#### Data ####

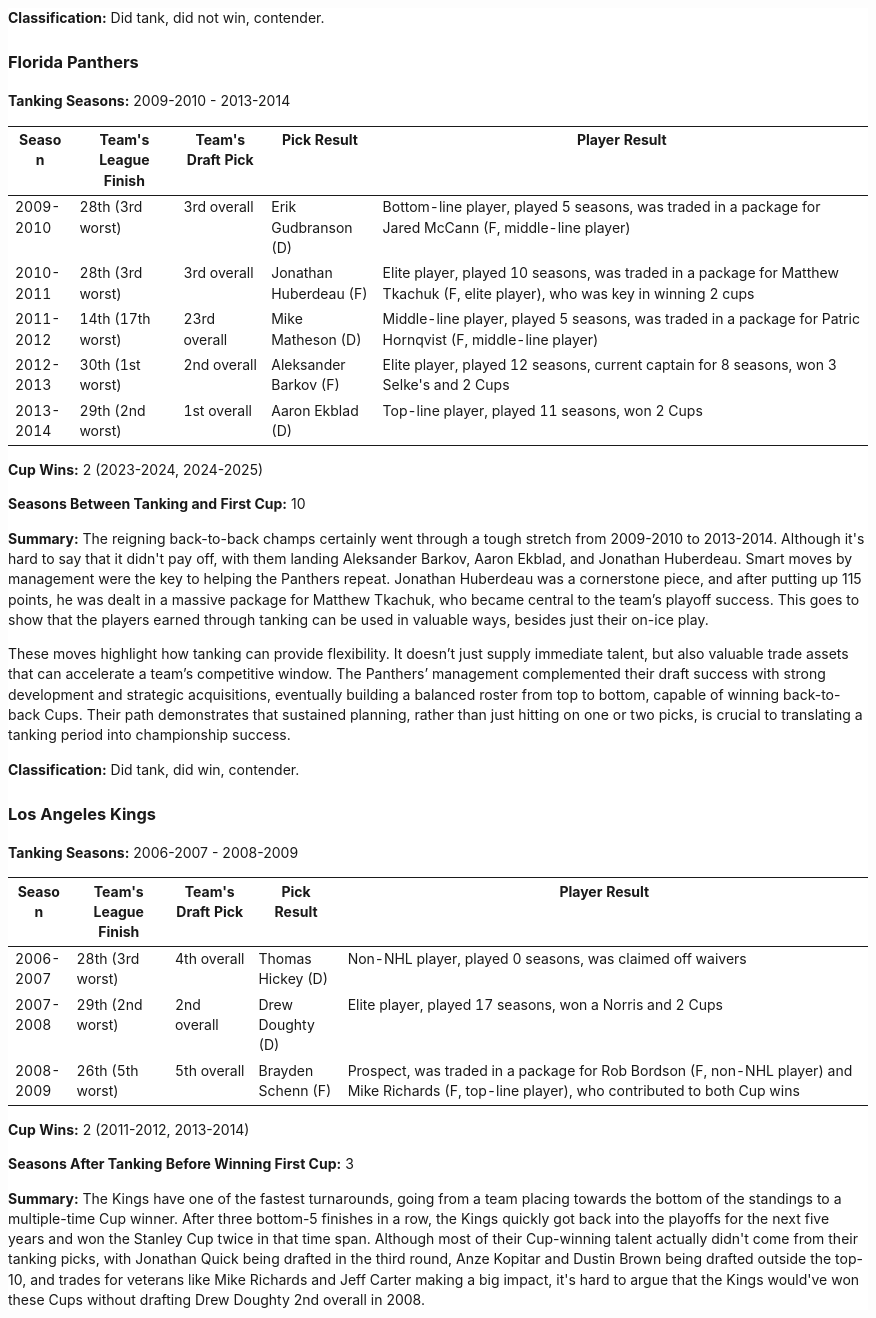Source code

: **Classification:** Did tank, did not win, contender. 


### Florida Panthers 
**Tanking Seasons:** 2009-2010 - 2013-2014
			
| Season      | Team's League Finish     | Team's Draft Pick   | Pick Result      | Player Result                    |
|-------------|-------------------|---------------------|----------------------|----------------------------------|
| 2009-2010   | 28th (3rd worst)  | 3rd overall | Erik Gudbranson (D) | Bottom-line player, played 5 seasons, was traded in a package for Jared McCann (F, middle-line player) |
| 2010-2011   | 28th (3rd worst)  | 3rd overall | Jonathan Huberdeau (F) | Elite player, played 10 seasons, was traded in a package for Matthew Tkachuk (F, elite player), who was key in winning 2 cups |
| 2011-2012   | 14th (17th worst) | 23rd overall | Mike Matheson (D) | Middle-line player, played 5 seasons, was traded in a package for Patric Hornqvist (F, middle-line player) |
| 2012-2013   | 30th (1st worst)  | 2nd overall | Aleksander Barkov (F) | Elite player, played 12 seasons, current captain for 8 seasons, won 3 Selke's and 2 Cups |
| 2013-2014   | 29th (2nd worst)  | 1st overall | Aaron Ekblad (D) | Top-line player, played 11 seasons, won 2 Cups |

**Cup Wins:** 2 (2023-2024, 2024-2025)

**Seasons Between Tanking and First Cup:** 10 

**Summary:**
The reigning back-to-back champs certainly went through a tough stretch from 2009-2010 to 2013-2014. Although it's hard to say that it didn't pay off, with them landing Aleksander Barkov, Aaron Ekblad, and Jonathan Huberdeau. Smart moves by management were the key to helping the Panthers repeat. Jonathan Huberdeau was a cornerstone piece, and after putting up 115 points, he was dealt in a massive package for Matthew Tkachuk, who became central to the team’s playoff success. This goes to show that the players earned through tanking can be used in valuable ways, besides just their on-ice play.

These moves highlight how tanking can provide flexibility. It doesn’t just supply immediate talent, but also valuable trade assets that can accelerate a team’s competitive window. The Panthers’ management complemented their draft success with strong development and strategic acquisitions, eventually building a balanced roster from top to bottom, capable of winning back-to-back Cups. Their path demonstrates that sustained planning, rather than just hitting on one or two picks, is crucial to translating a tanking period into championship success.

**Classification:** Did tank, did win, contender. 


### Los Angeles Kings 
**Tanking Seasons:** 2006-2007 - 2008-2009

| Season      | Team's League Finish     | Team's Draft Pick   | Pick Result      | Player Result                    |
|-------------|-------------------|---------------------|----------------------|----------------------------------|
| 2006-2007   | 28th (3rd worst)  | 4th overall | Thomas Hickey (D) | Non-NHL player, played 0 seasons, was claimed off waivers |
| 2007-2008   | 29th (2nd worst)  | 2nd overall | Drew Doughty (D)  | Elite player, played 17 seasons, won a Norris and 2 Cups |
| 2008-2009   | 26th (5th worst)  | 5th overall | Brayden Schenn (F) | Prospect, was traded in a package for Rob Bordson (F, non-NHL player) and Mike Richards (F, top-line player), who contributed to both Cup wins |

**Cup Wins:** 2 (2011-2012, 2013-2014)

**Seasons After Tanking Before Winning First Cup:** 3 

**Summary:**
The Kings have one of the fastest turnarounds, going from a team placing towards the bottom of the standings to a multiple-time Cup winner. After three bottom-5 finishes in a row, the Kings quickly got back into the playoffs for the next five years and won the Stanley Cup twice in that time span. Although most of their Cup-winning talent actually didn't come from their tanking picks, with Jonathan Quick being drafted in the third round, Anze Kopitar and Dustin Brown being drafted outside the top-10, and trades for veterans like Mike Richards and Jeff Carter making a big impact, it's hard to argue that the Kings would've won these Cups without drafting Drew Doughty 2nd overall in 2008.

####

● Directions
Write out every line of the source text in the data above with no changes. Leave the pictures out of your answer.

● Finished exercise
Source code

: **Classification:** Did tank, did not win, contender. 


### Florida Panthers 
**Tanking Seasons:** 2009-2010 - 2013-2014
			
| Season      | Team's League Finish     | Team's Draft Pick   | Pick Result      | Player Result                    |
|-------------|-------------------|---------------------|----------------------|----------------------------------|
| 2009-2010   | 28th (3rd worst)  | 3rd overall | Erik Gudbranson (D) | Bottom-line player, played 5 seasons, was traded in a package for Jared McCann (F, middle-line player) |
| 2010-2011   | 28th (3rd worst)  | 3rd overall | Jonathan Huberdeau (F) | Elite player, played 10 seasons, was traded in a package for Matthew Tkachuk (F, elite player), who was key in winning 2 cups |
| 2011-2012   | 14th (17th worst) | 23rd overall | Mike Matheson (D) | Middle-line player, played 5 seasons, was traded in a package for Patric Hornqvist (F, middle-line player) |
| 2012-2013   | 30th (1st worst)  | 2nd overall | Aleksander Barkov (F) | Elite player, played 12 seasons, current captain for 8 seasons, won 3 Selke's and 2 Cups |
| 2013-2014   | 29th (2nd worst)  | 1st overall | Aaron Ekblad (D) | Top-line player, played 11 seasons, won 2 Cups |

**Cup Wins:** 2 (2023-2024, 2024-2025)

**Seasons Between Tanking and First Cup:** 10 

**Summary:**
The reigning back-to-back champs certainly went through a tough stretch from 2009-2010 to 2013-2014. Although it's hard to say that it didn't pay off, with them landing Aleksander Barkov, Aaron Ekblad, and Jonathan Huberdeau. Smart moves by management were the key to helping the Panthers repeat. Jonathan Huberdeau was a cornerstone piece, and after putting up 115 points, he was dealt in a massive package for Matthew Tkachuk, who became central to the team’s playoff success. This goes to show that the players earned through tanking can be used in valuable ways, besides just their on-ice play.

These moves highlight how tanking can provide flexibility. It doesn’t just supply immediate talent, but also valuable trade assets that can accelerate a team’s competitive window. The Panthers’ management complemented their draft success with strong development and strategic acquisitions, eventually building a balanced roster from top to bottom, capable of winning back-to-back Cups. Their path demonstrates that sustained planning, rather than just hitting on one or two picks, is crucial to translating a tanking period into championship success.

**Classification:** Did tank, did win, contender. 


### Los Angeles Kings 
**Tanking Seasons:** 2006-2007 - 2008-2009

| Season      | Team's League Finish     | Team's Draft Pick   | Pick Result      | Player Result                    |
|-------------|-------------------|---------------------|----------------------|----------------------------------|
| 2006-2007   | 28th (3rd worst)  | 4th overall | Thomas Hickey (D) | Non-NHL player, played 0 seasons, was claimed off waivers |
| 2007-2008   | 29th (2nd worst)  | 2nd overall | Drew Doughty (D)  | Elite player, played 17 seasons, won a Norris and 2 Cups |
| 2008-2009   | 26th (5th worst)  | 5th overall | Brayden Schenn (F) | Prospect, was traded in a package for Rob Bordson (F, non-NHL player) and Mike Richards (F, top-line player), who contributed to both Cup wins |

**Cup Wins:** 2 (2011-2012, 2013-2014)

**Seasons After Tanking Before Winning First Cup:** 3 

**Summary:**
The Kings have one of the fastest turnarounds, going from a team placing towards the bottom of the standings to a multiple-time Cup winner. After three bottom-5 finishes in a row, the Kings quickly got back into the playoffs for the next five years and won the Stanley Cup twice in that time span. Although most of their Cup-winning talent actually didn't come from their tanking picks, with Jonathan Quick being drafted in the third round, Anze Kopitar and Dustin Brown being drafted outside the top-10, and trades for veterans like Mike Richards and Jeff Carter making a big impact, it's hard to argue that the Kings would've won these Cups without drafting Drew Doughty 2nd overall in 2008.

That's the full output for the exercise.